Another exercise is called the retrospective examination.. We do this exercise just before going to sleep, and it helps us to see ourselves clearly and honestly as we review the events of our day. Performing this exercise allows us to discern the details of what we have to work on in ourselves to bring our life closer to our spiritual ideal.

Part of the method of Cafh is to attend weekly meetings which consist of meditation, a time for dialogue and sharing, and a time to listen to a teaching on a particular topic. We study topics that span the spiritual spectrum from inner reflection, silence, presence and prayer to self-control, perseverance, routine and manual work. The focus of our discussions is to share how we try to incorporate what we learn into our lives in a systematic way.

One practice that I learned very soon after I entered Cafh is called hallowing the day, which consists of making one’s first thought upon awakening reflect one’s spiritual ideal and intention.
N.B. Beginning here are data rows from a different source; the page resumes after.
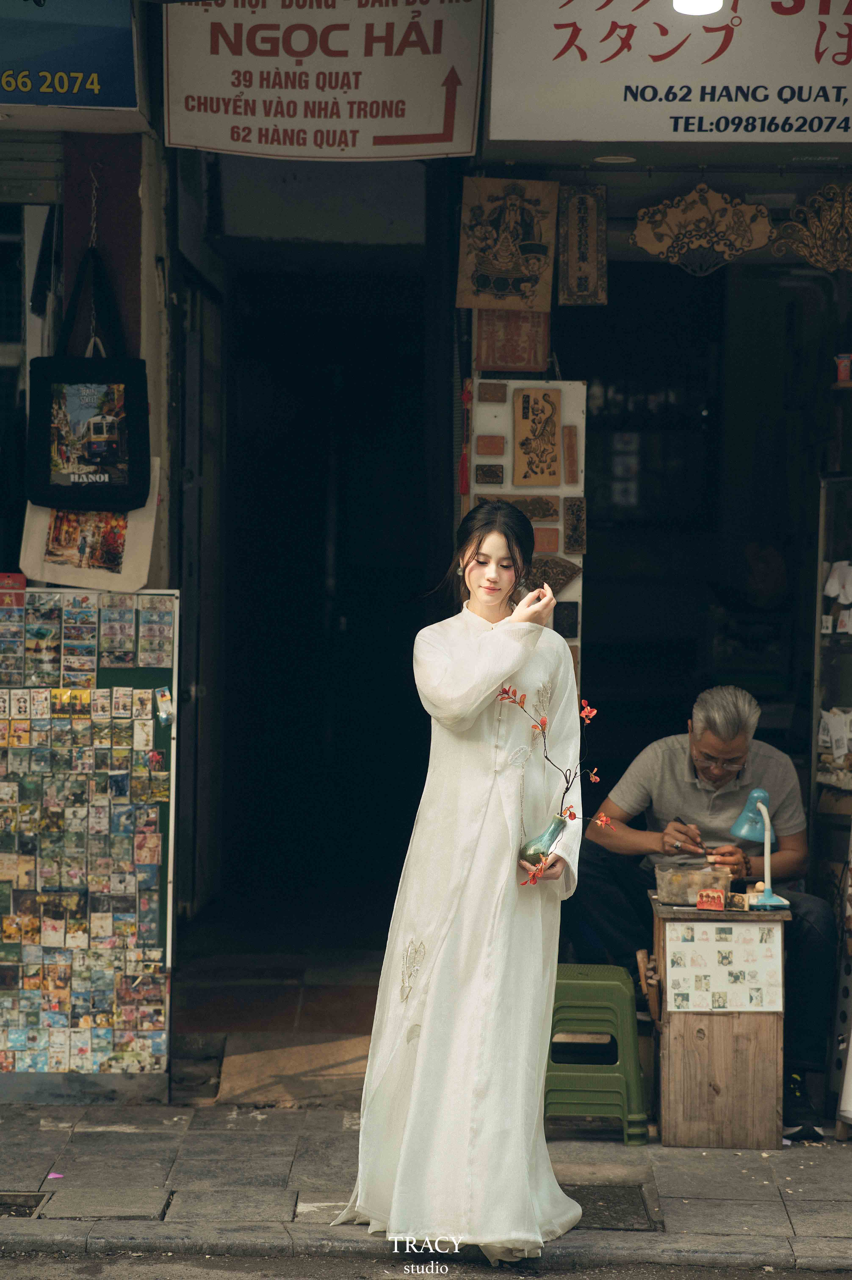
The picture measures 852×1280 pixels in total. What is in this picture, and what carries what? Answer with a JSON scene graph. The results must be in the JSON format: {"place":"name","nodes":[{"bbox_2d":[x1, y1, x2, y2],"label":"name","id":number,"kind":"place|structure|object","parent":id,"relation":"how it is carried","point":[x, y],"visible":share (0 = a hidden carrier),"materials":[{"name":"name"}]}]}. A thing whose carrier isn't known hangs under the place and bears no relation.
{"place":"outdoors","nodes":[
{"label":"outdoors","id":0,"kind":"place"},
{"bbox_2d":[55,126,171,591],"label":"pillar","id":1,"kind":"structure","parent":0,"point":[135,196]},
{"bbox_2d":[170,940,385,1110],"label":"tiled floor","id":2,"kind":"structure","parent":0,"point":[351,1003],"materials":[{"name":"brown tile"}]},
{"bbox_2d":[0,0,850,1086],"label":"shop building","id":3,"kind":"structure","parent":0,"point":[589,557],"materials":[{"name":"paint"}]},
{"bbox_2d":[0,0,141,110],"label":"blue sign","id":4,"kind":"object","parent":3,"relation":"attached to","point":[112,101],"visible":0.99,"materials":[{"name":"blue"}]},
{"bbox_2d":[17,457,161,592],"label":"tote bag","id":5,"kind":"object","parent":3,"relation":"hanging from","point":[145,527],"visible":0.54,"materials":[{"name":"fabric"}]},
{"bbox_2d":[87,160,101,344],"label":"chain","id":6,"kind":"object","parent":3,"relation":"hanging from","point":[93,339],"visible":0.82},
{"bbox_2d":[28,247,152,510],"label":"tote bag","id":7,"kind":"object","parent":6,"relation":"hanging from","point":[140,477],"visible":0.97,"materials":[{"name":"black fabric"}]},
{"bbox_2d":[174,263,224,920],"label":"door","id":8,"kind":"structure","parent":3,"relation":"in","point":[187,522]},
{"bbox_2d":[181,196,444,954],"label":"doorway","id":9,"kind":"structure","parent":3,"relation":"in","point":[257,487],"materials":[{"name":"black"}]},
{"bbox_2d":[161,0,483,159],"label":"shop sign","id":10,"kind":"object","parent":3,"relation":"attached to","point":[445,141],"visible":0.97,"materials":[{"name":"white plastic"}]},
{"bbox_2d":[454,176,558,312],"label":"picture","id":11,"kind":"object","parent":3,"relation":"attached to","point":[505,266],"visible":0.99,"materials":[{"name":"brown"}]},
{"bbox_2d":[475,308,550,372],"label":"wooden plaque","id":12,"kind":"object","parent":3,"relation":"attached to","point":[540,359],"visible":0.84,"materials":[{"name":"brown wood"}]},
{"bbox_2d":[465,379,585,690],"label":"display board","id":13,"kind":"object","parent":3,"relation":"attached to","point":[559,527],"visible":0.34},
{"bbox_2d":[457,378,471,493],"label":"red tassel","id":14,"kind":"object","parent":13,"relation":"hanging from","point":[462,467],"visible":0.97,"materials":[{"name":"red fabric"}]},
{"bbox_2d":[474,463,504,484],"label":"wooden plaque","id":15,"kind":"object","parent":13,"relation":"attached to","point":[482,472],"visible":0.97,"materials":[{"name":"brown wood"}]},
{"bbox_2d":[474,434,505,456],"label":"wooden plaque","id":16,"kind":"object","parent":13,"relation":"attached to","point":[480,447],"visible":0.98,"materials":[{"name":"brown wood"}]},
{"bbox_2d":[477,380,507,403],"label":"wooden plaque","id":17,"kind":"object","parent":13,"relation":"attached to","point":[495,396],"visible":0.98,"materials":[{"name":"brown wood"}]},
{"bbox_2d":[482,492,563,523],"label":"plaque","id":18,"kind":"object","parent":13,"relation":"attached to","point":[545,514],"visible":0.84,"materials":[{"name":"brown"}]},
{"bbox_2d":[512,385,562,486],"label":"wooden plaque","id":19,"kind":"object","parent":13,"relation":"attached to","point":[520,444],"visible":0.98,"materials":[{"name":"brown wood"}]},
{"bbox_2d":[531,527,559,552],"label":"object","id":20,"kind":"object","parent":13,"relation":"attached to","point":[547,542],"visible":0.92,"materials":[{"name":"brown"}]},
{"bbox_2d":[525,554,581,595],"label":"wooden plaque","id":21,"kind":"object","parent":13,"relation":"attached to","point":[557,584],"visible":0.8,"materials":[{"name":"brown wood"}]},
{"bbox_2d":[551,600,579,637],"label":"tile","id":22,"kind":"object","parent":13,"relation":"attached to","point":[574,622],"visible":0.93,"materials":[{"name":"stone"}]},
{"bbox_2d":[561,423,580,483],"label":"wooden plaque","id":23,"kind":"object","parent":13,"relation":"attached to","point":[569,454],"visible":0.98,"materials":[{"name":"brown wood"}]},
{"bbox_2d":[562,496,585,555],"label":"wooden plaque","id":24,"kind":"object","parent":13,"relation":"attached to","point":[572,529],"visible":0.97,"materials":[{"name":"brown wood"}]},
{"bbox_2d":[558,184,608,304],"label":"plaque","id":25,"kind":"object","parent":3,"relation":"attached to","point":[579,236],"visible":0.99,"materials":[{"name":"brown wood"}]},
{"bbox_2d":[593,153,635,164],"label":"ceiling light","id":26,"kind":"object","parent":3,"relation":"attached to","point":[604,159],"visible":0.76,"materials":[{"name":"white"}]},
{"bbox_2d":[486,0,851,144],"label":"shop sign","id":27,"kind":"object","parent":3,"relation":"attached to","point":[582,136],"visible":0.97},
{"bbox_2d":[672,0,722,15],"label":"ceiling lamp","id":28,"kind":"object","parent":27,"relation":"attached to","point":[694,8],"visible":0.89,"materials":[{"name":"white"}]},
{"bbox_2d":[629,184,773,271],"label":"ornament","id":29,"kind":"object","parent":3,"relation":"attached to","point":[766,221],"visible":0.98,"materials":[{"name":"brown wood"}]},
{"bbox_2d":[768,182,851,268],"label":"ornament","id":30,"kind":"object","parent":3,"relation":"attached to","point":[795,224],"visible":0.98,"materials":[{"name":"brown wood"}]},
{"bbox_2d":[0,1246,850,1279],"label":"road","id":31,"kind":"structure","parent":0,"point":[53,1268],"materials":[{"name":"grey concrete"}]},
{"bbox_2d":[0,1098,851,1276],"label":"pavement","id":32,"kind":"structure","parent":0,"point":[686,1213],"materials":[{"name":"grey stone"}]},
{"bbox_2d":[0,1190,51,1218],"label":"tree pit","id":33,"kind":"object","parent":32,"relation":"in","point":[23,1203],"visible":0.77,"materials":[{"name":"metal"}]},
{"bbox_2d":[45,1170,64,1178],"label":"pink paper","id":34,"kind":"object","parent":32,"relation":"on","point":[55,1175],"visible":0.87,"materials":[{"name":"paper"}]},
{"bbox_2d":[0,590,179,1098],"label":"display board","id":35,"kind":"object","parent":32,"relation":"on","point":[162,908],"visible":0.88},
{"bbox_2d":[0,572,26,593],"label":"red box","id":36,"kind":"object","parent":35,"relation":"on","point":[23,584],"visible":0.93,"materials":[{"name":"red"}]},
{"bbox_2d":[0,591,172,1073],"label":"souvenir magnets","id":37,"kind":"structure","parent":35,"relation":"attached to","point":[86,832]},
{"bbox_2d":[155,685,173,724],"label":"card","id":38,"kind":"object","parent":35,"relation":"attached to","point":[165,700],"visible":0.97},
{"bbox_2d":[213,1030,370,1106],"label":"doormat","id":39,"kind":"object","parent":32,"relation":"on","point":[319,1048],"visible":0.74,"materials":[{"name":"beige"}]},
{"bbox_2d":[328,497,588,1262],"label":"woman","id":40,"kind":"object","parent":32,"relation":"on","point":[472,855],"visible":0.96},
{"bbox_2d":[517,812,566,864],"label":"vase","id":41,"kind":"object","parent":40,"relation":"in","point":[542,837],"visible":0.84,"materials":[{"name":"glass"}]},
{"bbox_2d":[497,678,612,884],"label":"branch","id":42,"kind":"object","parent":41,"relation":"in","point":[569,815],"visible":0.88,"materials":[{"name":"brown plant"}]},
{"bbox_2d":[542,962,649,1142],"label":"green stool","id":43,"kind":"object","parent":32,"relation":"on","point":[602,983],"visible":0.84,"materials":[{"name":"green plastic"}]},
{"bbox_2d":[562,1182,656,1230],"label":"drain cover","id":44,"kind":"object","parent":32,"relation":"in","point":[597,1213],"visible":0.5,"materials":[{"name":"metal"}]},
{"bbox_2d":[569,688,839,1138],"label":"man","id":45,"kind":"object","parent":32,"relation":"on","point":[629,837],"visible":0.8},
{"bbox_2d":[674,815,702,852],"label":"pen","id":46,"kind":"object","parent":45,"relation":"in","point":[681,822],"visible":0.79,"materials":[{"name":"black plastic"}]},
{"bbox_2d":[647,894,795,1150],"label":"wooden table","id":47,"kind":"object","parent":32,"relation":"on","point":[758,1138],"visible":0.8,"materials":[{"name":"brown wood"}]},
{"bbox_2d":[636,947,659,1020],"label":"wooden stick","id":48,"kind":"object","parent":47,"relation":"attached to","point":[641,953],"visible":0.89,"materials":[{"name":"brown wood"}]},
{"bbox_2d":[653,858,732,905],"label":"plastic container","id":49,"kind":"object","parent":47,"relation":"on","point":[669,890],"visible":0.91,"materials":[{"name":"clear plastic"}]},
{"bbox_2d":[695,888,726,911],"label":"box","id":50,"kind":"object","parent":47,"relation":"on","point":[701,905],"visible":0.99,"materials":[{"name":"red"}]},
{"bbox_2d":[664,922,783,1014],"label":"poster","id":51,"kind":"object","parent":47,"relation":"attached to","point":[716,990],"visible":0.98,"materials":[{"name":"white paper"}]},
{"bbox_2d":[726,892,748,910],"label":"small box","id":52,"kind":"object","parent":47,"relation":"on","point":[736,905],"visible":0.98,"materials":[{"name":"brown"}]},
{"bbox_2d":[728,788,790,909],"label":"desk lamp","id":53,"kind":"object","parent":47,"relation":"on","point":[741,832],"visible":0.97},
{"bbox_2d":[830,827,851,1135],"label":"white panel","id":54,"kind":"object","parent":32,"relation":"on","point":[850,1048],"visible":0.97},
{"bbox_2d":[811,474,851,929],"label":"display shelf","id":55,"kind":"object","parent":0,"point":[833,775],"visible":0.86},
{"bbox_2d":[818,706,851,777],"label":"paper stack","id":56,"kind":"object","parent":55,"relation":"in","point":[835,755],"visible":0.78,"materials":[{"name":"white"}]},
{"bbox_2d":[834,353,851,383],"label":"cup","id":57,"kind":"object","parent":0,"point":[842,369],"visible":0.96,"materials":[{"name":"red"}]}
]}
I have always found this to be a most valuable practice because it helps me to remember my deepest intention from the very moment that I wake up each morning.

Receiving spiritual counsel on a regular basis from someone who has had many years of experience in Cafh is also a part of the method. With our spiritual counselor we have the opportunity to discuss aspects of our life that generally don’t come up in everyday social discourse, even with the people who are closest to us. We receive guidance in meditation and in our own spiritual work, and can talk freely about the unseen, the inner part of our life—our relationship with the Divine. Personally, I have always found spiritual counsel to be a great gift, and an invaluable tool that helps me stay firmly on the course that I have chosen for my life.

Having walked the road of Cafh for over three decades now, I can say that to have a spiritual ideal is not enough. To have the longing to give oneself completely is not enough. There has to be a way to actualize this longing and to turn it into something concrete and evident. For me, the method of Cafh has opened the way towards bridging the gap between daily life and spiritual life and has given me the key to transforming my deepest intention into reality.